Saturday, October 27, 2012

Now for something slightly different

It's been a fairly quiet, normal sort of week for me. I went back to school on Thursday and don't plan on any more surprise week-long vacations - rest is good, but I find that too much rest is just boring. I like to have something to do that feels worth doing.

In about an hour I'm headed to a tiny town in Germany called Mörstadt, where my great-grandmother was born and her extended family still lives, to visit my cousins. I seem to be related to three-quarters of the town, based on a ten-minute tour that included explaining my relationship to nearly everyone buried in the little cemetery. It feels odd to me to call everyone I come across "cousin," but so this visit will go. Several of my cousins of varying degrees grow grapes and make wine, and I wonder if I might be able to see the winery.

In talking to my friend J about education reform last night, I realized that the German education system remains a mystery to most non-Germans (including me). Keep in mind I'm no expert on this, and please correct me if I say anything wrong.

Like in the States, German school children begin their education between the ages of 5 and 6 in a primary school, called Grundschule. At age 10, they can go into one of two tracks: Realschule or Gymnasium. Actually there are more than two options, but every state in Germany has a different system and the systems are changing, so we'll stick to the two I know best from my own state. When a student finishes Grundschule, their previous work, grades, and parental preferences dictate if they go into a Realschule or Gymnasium. Realschule goes until 10th grade, after which a student goes into an apprenticeship situation based on their abilities. For example, a student who is good at math may go into an apprenticeship to be an accountant, with part of their time spent at school and part of their time spent in training at a company that uses accountants. Realschule students don't usually go to university.

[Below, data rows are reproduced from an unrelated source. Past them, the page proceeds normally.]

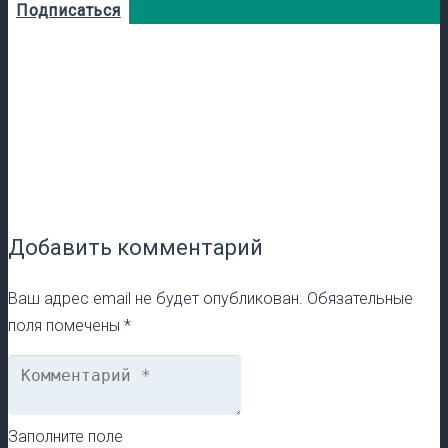
Подписаться
Добавить комментарий
Ваш адрес email не будет опубликован.
Обязательные
поля помечены
*
Заполните поле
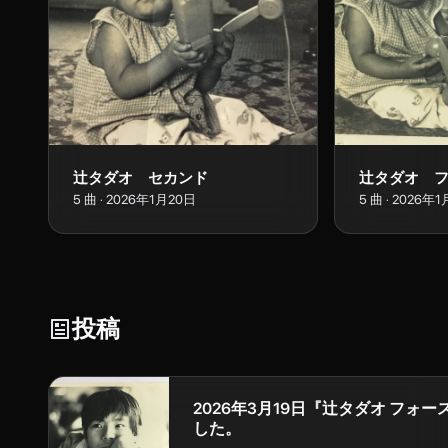
辻タダオ セカンド
辻タダオ 
5
曲
·
2026年1月20日
5
曲
·
2026年1
投稿
2026年3月19日『辻タダオ フォ
した。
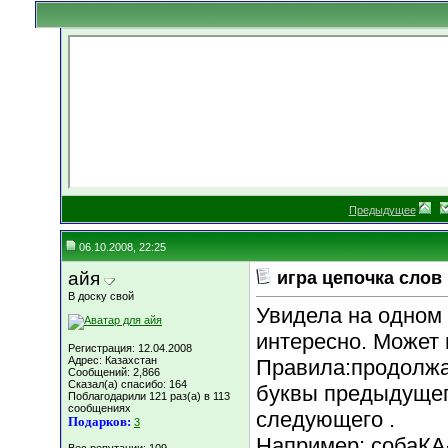
Предыдущее
06.10.2008, 22:25
айя
игра цепочка слов
В доску свой
Увидела на одном 
интересно. Может 
Регистрация: 12.04.2008
Адрес: Казахстан
Правила:продолжа
Сообщений: 2,866
Сказал(а) спасибо: 164
буквы предыдущег
Поблагодарили 121 раз(а) в 113
сообщениях
следующего .
Подарков:
3
Например: собаКА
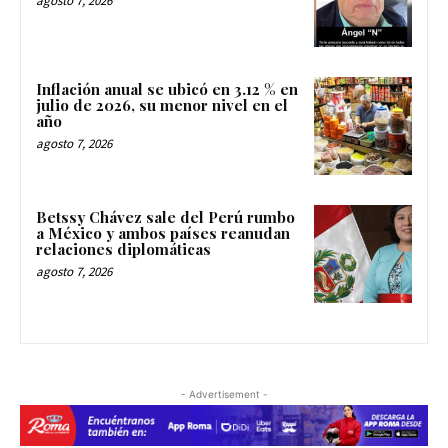
agosto 7, 2026
Inflación anual se ubicó en 3.12 % en
julio de 2026, su menor nivel en el
año
agosto 7, 2026
Betssy Chávez sale del Perú rumbo
a México y ambos países reanudan
relaciones diplomáticas
agosto 7, 2026
- Advertisement -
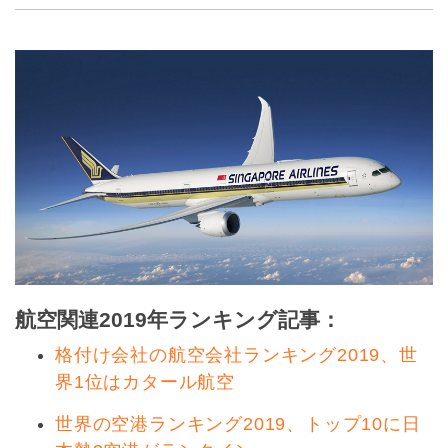
航空関連2019年ランキング記事：
格付け会社の航空会社ランキング2019、世
界1位はカタール航空
世界の空港ランキング2019、トップ10に日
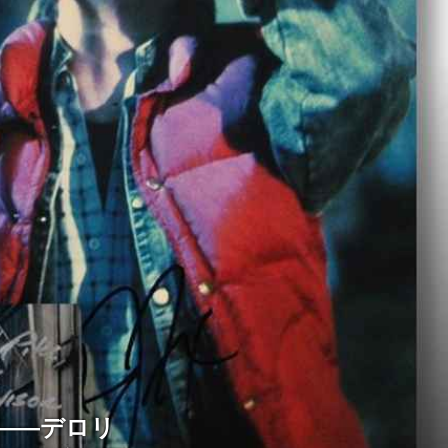
——デロリ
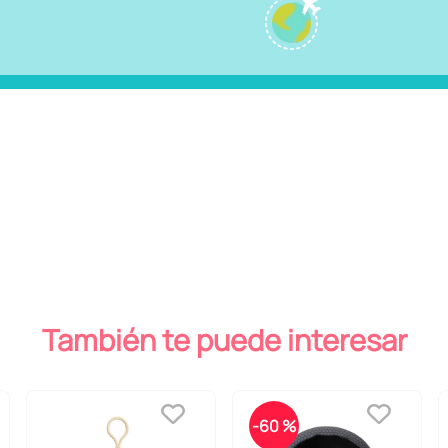
También te puede interesar
-
60 %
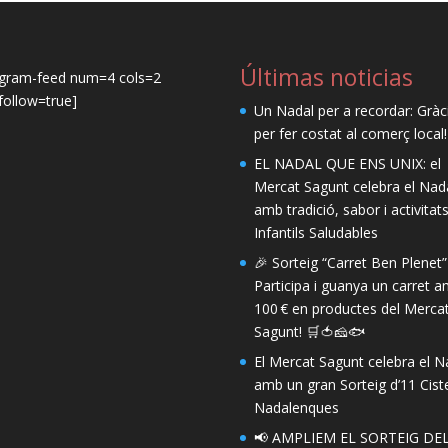
Últimas noticias
agram-feed num=4 cols=2
ollow=true]
Un Nadal per a recordar: Gràc
per fer costat al comerç local!
EL NADAL QUE ENS UNIX: el
Mercat Sagunt celebra el Nad
amb tradició, sabor i activitat
Infantils Saludables
🎉 Sorteig “Carret Ben Plenet”
Participa i guanya un carret 
100 € en productes del Merca
Sagunt! 🛒🍅🧀🐟
El Mercat Sagunt celebra el N
amb un gran Sorteig d’11 Ciste
Nadalenques
📢 AMPLIEM EL SORTEIG DE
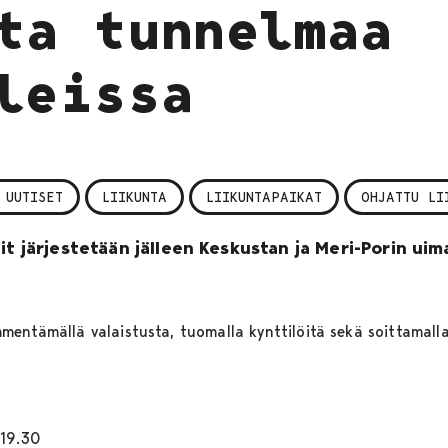
ta tunnelmaa
leissa
 UUTISET
LIIKUNTA
LIIKUNTAPAIKAT
OHJATTU LI
it järjestetään jälleen Keskustan ja Meri-Porin uim
entämällä valaistusta, tuomalla kynttilöitä sekä soittamalla 
-19.30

Gymnasium, where I work, goes until 12th or 13th grade, after which the students take a large exit exam (Abitur), much like England's system. This exam is not, so far as I can tell, like the SAT or ACT in the States. Gymnasium students often do go to university and become things like lawyers, doctors, and teachers. Teachers in Germany are well-trained (6 or 7 years of training) and well-paid, making education a desirable profession.

An interesting thing I've noted when talking with my students is the lack of American Dream "what I want to be when I grow up" ideas. Even my 10th and 12th grade students, who are about the same age or a little older than their US counterparts, usually answered my question about their preferred employment by saying that they would know what field they would study after they took the Abitur exam and got their scores back. Of course I can't generalize to all of Germany or all German students, but the German system doesn't seem to put the same sort of emphasis on "doing whatever you want to do!" or "following your passion" - certainly some people seem to enjoy their jobs, but many others view a job as something you do to live and enjoy their lives after work. The German education system sorts students by capability and provides them training in a field in which they excel, but the students' own passions don't seem to be a big part of it. On the one hand, unemployment is very low in Germany. The government will ensure that you have a job that supports you, even if it's not a job you particularly like. On the other hand, I don't hear my students super excited about what the future has in store for them. This isn't unique to Germany - anyone who's talked with American 16-year-olds can report a similar vibe - but it does seem more pronounced here.

Like so many of the differences between the States and Europe, it seems to boil down to the realization that both systems work. Both systems also need reformation, however, and I wonder what we might borrow from one another in the future.

Thoughts? Questions? Proclamations? Creeds?